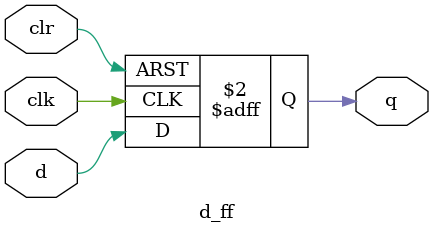
<source format=v>
module d_ff(q,clr,clk,d);
	output reg q;
	input clr,clk,d;
	always @(negedge clk or posedge clr) begin
		if(clr) 
			q <= 1'b0;
		else 
			q <= d;
	end
endmodule
</source>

——

**ABOUT THIS EXERCISE**
The preceding listing is to be restated word for word, with every picture omitted.

**RESPONSE**
<source format=v>
module d_ff(q,clr,clk,d);
	output reg q;
	input clr,clk,d;
	always @(negedge clk or posedge clr) begin
		if(clr) 
			q <= 1'b0;
		else 
			q <= d;
	end
endmodule
</source>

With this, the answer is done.